Required work: Would you please repeat, word for word, only the lines from the one holding "Anticipated operating time" through the one holding "According to the" in the material below, without the pictures?

Input:
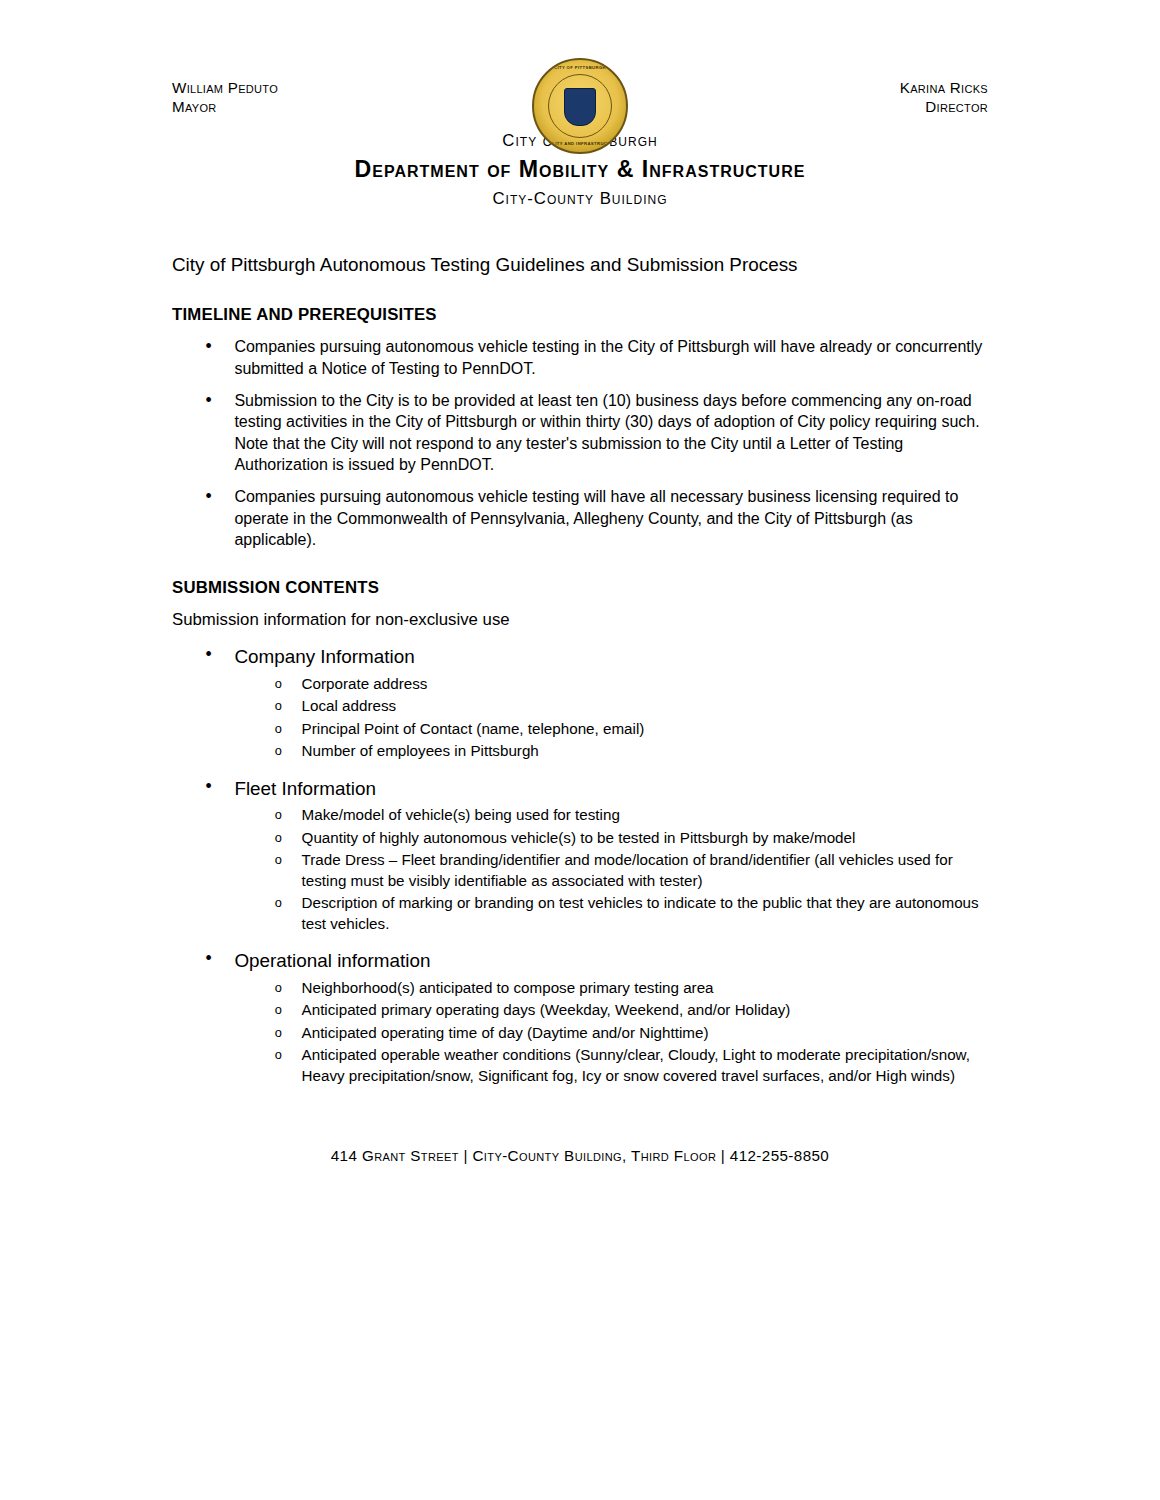City of Pittsburgh
Mobility and Infrastructure
William Peduto
Mayor
Karina Ricks
Director
City of Pittsburgh
Department of Mobility & Infrastructure
City-County Building
City of Pittsburgh Autonomous Testing Guidelines and Submission Process
TIMELINE AND PREREQUISITES
Companies pursuing autonomous vehicle testing in the City of Pittsburgh will have already or concurrently submitted a Notice of Testing to PennDOT.
Submission to the City is to be provided at least ten (10) business days before commencing any on-road testing activities in the City of Pittsburgh or within thirty (30) days of adoption of City policy requiring such. Note that the City will not respond to any tester's submission to the City until a Letter of Testing Authorization is issued by PennDOT.
Companies pursuing autonomous vehicle testing will have all necessary business licensing required to operate in the Commonwealth of Pennsylvania, Allegheny County, and the City of Pittsburgh (as applicable).
SUBMISSION CONTENTS
Submission information for non-exclusive use
Company Information
Corporate address
Local address
Principal Point of Contact (name, telephone, email)
Number of employees in Pittsburgh
Fleet Information
Make/model of vehicle(s) being used for testing
Quantity of highly autonomous vehicle(s) to be tested in Pittsburgh by make/model
Trade Dress – Fleet branding/identifier and mode/location of brand/identifier (all vehicles used for testing must be visibly identifiable as associated with tester)
Description of marking or branding on test vehicles to indicate to the public that they are autonomous test vehicles.
Operational information
Neighborhood(s) anticipated to compose primary testing area
Anticipated primary operating days (Weekday, Weekend, and/or Holiday)
Anticipated operating time of day (Daytime and/or Nighttime)
Anticipated operable weather conditions (Sunny/clear, Cloudy, Light to moderate precipitation/snow, Heavy precipitation/snow, Significant fog, Icy or snow covered travel surfaces, and/or High winds)
414 Grant Street | City-County Building, Third Floor | 412-255-8850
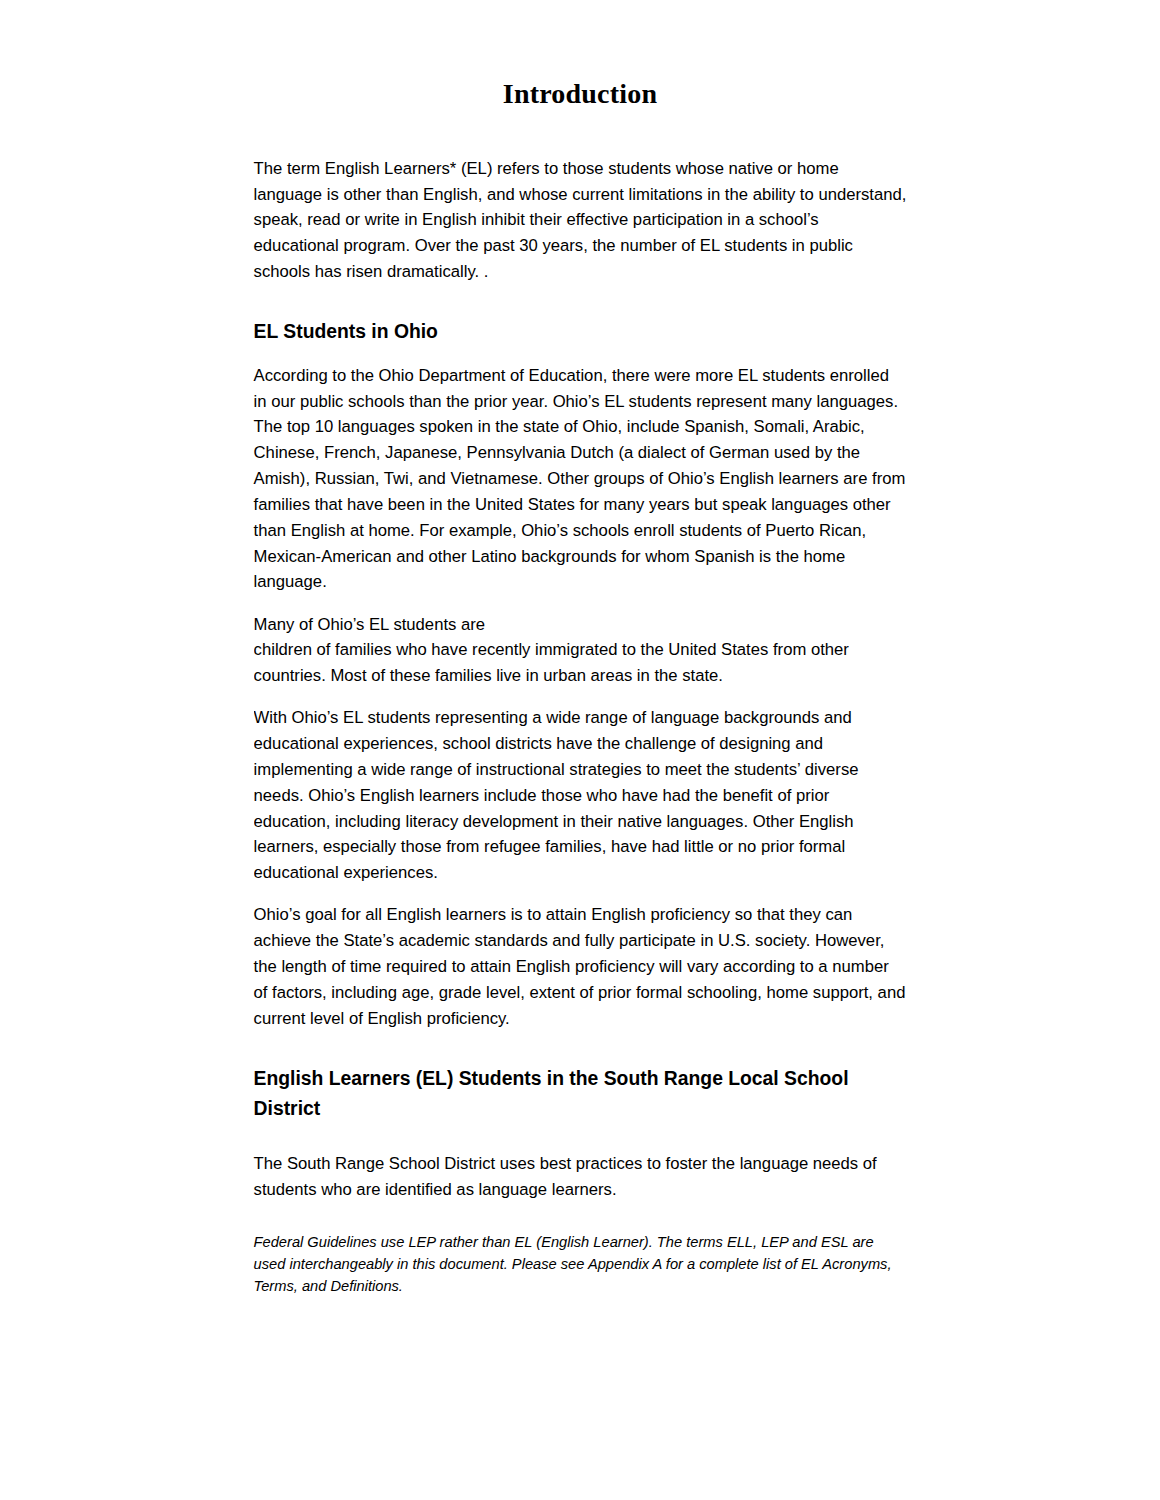Introduction
The term English Learners* (EL) refers to those students whose native or home language is other than English, and whose current limitations in the ability to understand, speak, read or write in English inhibit their effective participation in a school’s educational program. Over the past 30 years, the number of EL students in public schools has risen dramatically. .
EL Students in Ohio
According to the Ohio Department of Education, there were more EL students enrolled in our public schools than the prior year. Ohio’s EL students represent many languages. The top 10 languages spoken in the state of Ohio, include Spanish, Somali, Arabic, Chinese, French, Japanese, Pennsylvania Dutch (a dialect of German used by the Amish), Russian, Twi, and Vietnamese. Other groups of Ohio’s English learners are from families that have been in the United States for many years but speak languages other than English at home. For example, Ohio’s schools enroll students of Puerto Rican, Mexican-American and other Latino backgrounds for whom Spanish is the home language.
Many of Ohio’s EL students are children of families who have recently immigrated to the United States from other countries. Most of these families live in urban areas in the state.
With Ohio’s EL students representing a wide range of language backgrounds and educational experiences, school districts have the challenge of designing and implementing a wide range of instructional strategies to meet the students’ diverse needs. Ohio’s English learners include those who have had the benefit of prior education, including literacy development in their native languages. Other English learners, especially those from refugee families, have had little or no prior formal educational experiences.
Ohio’s goal for all English learners is to attain English proficiency so that they can achieve the State’s academic standards and fully participate in U.S. society. However, the length of time required to attain English proficiency will vary according to a number of factors, including age, grade level, extent of prior formal schooling, home support, and current level of English proficiency.
English Learners (EL) Students in the South Range Local School District
The South Range School District uses best practices to foster the language needs of students who are identified as language learners.
Federal Guidelines use LEP rather than EL (English Learner). The terms ELL, LEP and ESL are used interchangeably in this document. Please see Appendix A for a complete list of EL Acronyms, Terms, and Definitions.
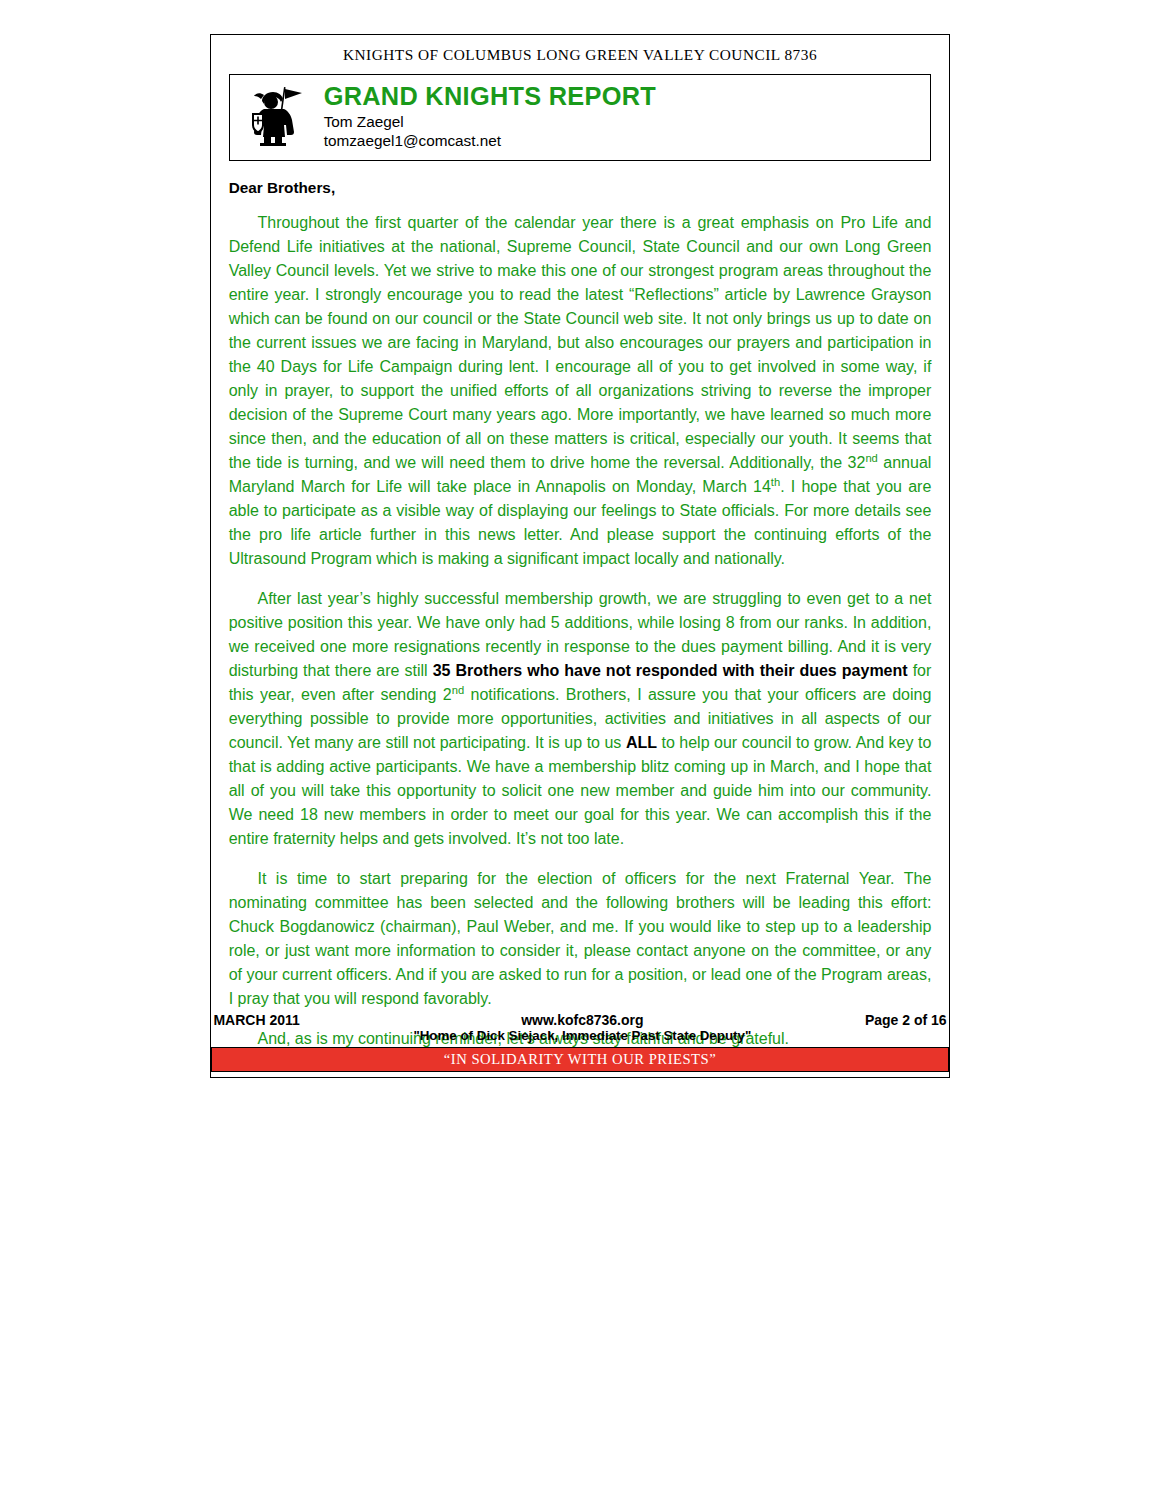KNIGHTS OF COLUMBUS LONG GREEN VALLEY COUNCIL 8736
GRAND KNIGHTS REPORT
Tom Zaegel
tomzaegel1@comcast.net
Dear Brothers,
Throughout the first quarter of the calendar year there is a great emphasis on Pro Life and Defend Life initiatives at the national, Supreme Council, State Council and our own Long Green Valley Council levels. Yet we strive to make this one of our strongest program areas throughout the entire year. I strongly encourage you to read the latest “Reflections” article by Lawrence Grayson which can be found on our council or the State Council web site. It not only brings us up to date on the current issues we are facing in Maryland, but also encourages our prayers and participation in the 40 Days for Life Campaign during lent. I encourage all of you to get involved in some way, if only in prayer, to support the unified efforts of all organizations striving to reverse the improper decision of the Supreme Court many years ago. More importantly, we have learned so much more since then, and the education of all on these matters is critical, especially our youth. It seems that the tide is turning, and we will need them to drive home the reversal. Additionally, the 32nd annual Maryland March for Life will take place in Annapolis on Monday, March 14th. I hope that you are able to participate as a visible way of displaying our feelings to State officials. For more details see the pro life article further in this news letter. And please support the continuing efforts of the Ultrasound Program which is making a significant impact locally and nationally.
After last year’s highly successful membership growth, we are struggling to even get to a net positive position this year. We have only had 5 additions, while losing 8 from our ranks. In addition, we received one more resignations recently in response to the dues payment billing. And it is very disturbing that there are still 35 Brothers who have not responded with their dues payment for this year, even after sending 2nd notifications. Brothers, I assure you that your officers are doing everything possible to provide more opportunities, activities and initiatives in all aspects of our council. Yet many are still not participating. It is up to us ALL to help our council to grow. And key to that is adding active participants. We have a membership blitz coming up in March, and I hope that all of you will take this opportunity to solicit one new member and guide him into our community. We need 18 new members in order to meet our goal for this year. We can accomplish this if the entire fraternity helps and gets involved. It’s not too late.
It is time to start preparing for the election of officers for the next Fraternal Year. The nominating committee has been selected and the following brothers will be leading this effort: Chuck Bogdanowicz (chairman), Paul Weber, and me. If you would like to step up to a leadership role, or just want more information to consider it, please contact anyone on the committee, or any of your current officers. And if you are asked to run for a position, or lead one of the Program areas, I pray that you will respond favorably.
And, as is my continuing reminder, let’s always stay faithful and be grateful.
MARCH 2011
www.kofc8736.org "Home of Dick Siejack, Immediate Past State Deputy"
Page 2 of 16
“IN SOLIDARITY WITH OUR PRIESTS”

Your response:
Anticipated operating time of day (Daytime and/or Nighttime)
Anticipated operable weather conditions (Sunny/clear, Cloudy, Light to moderate precipitation/snow, Heavy precipitation/snow, Significant fog, Icy or snow covered travel surfaces, and/or High winds)
414 Grant Street | City-County Building, Third Floor | 412-255-8850
Introduction
The term English Learners* (EL) refers to those students whose native or home language is other than English, and whose current limitations in the ability to understand, speak, read or write in English inhibit their effective participation in a school’s educational program. Over the past 30 years, the number of EL students in public schools has risen dramatically. .
EL Students in Ohio
According to the Ohio Department of Education, there were more EL students enrolled in our public schools than the prior year. Ohio’s EL students represent many languages. The top 10 languages spoken in the state of Ohio, include Spanish, Somali, Arabic, Chinese, French, Japanese, Pennsylvania Dutch (a dialect of German used by the Amish), Russian, Twi, and Vietnamese. Other groups of Ohio’s English learners are from families that have been in the United States for many years but speak languages other than English at home. For example, Ohio’s schools enroll students of Puerto Rican, Mexican-American and other Latino backgrounds for whom Spanish is the home language.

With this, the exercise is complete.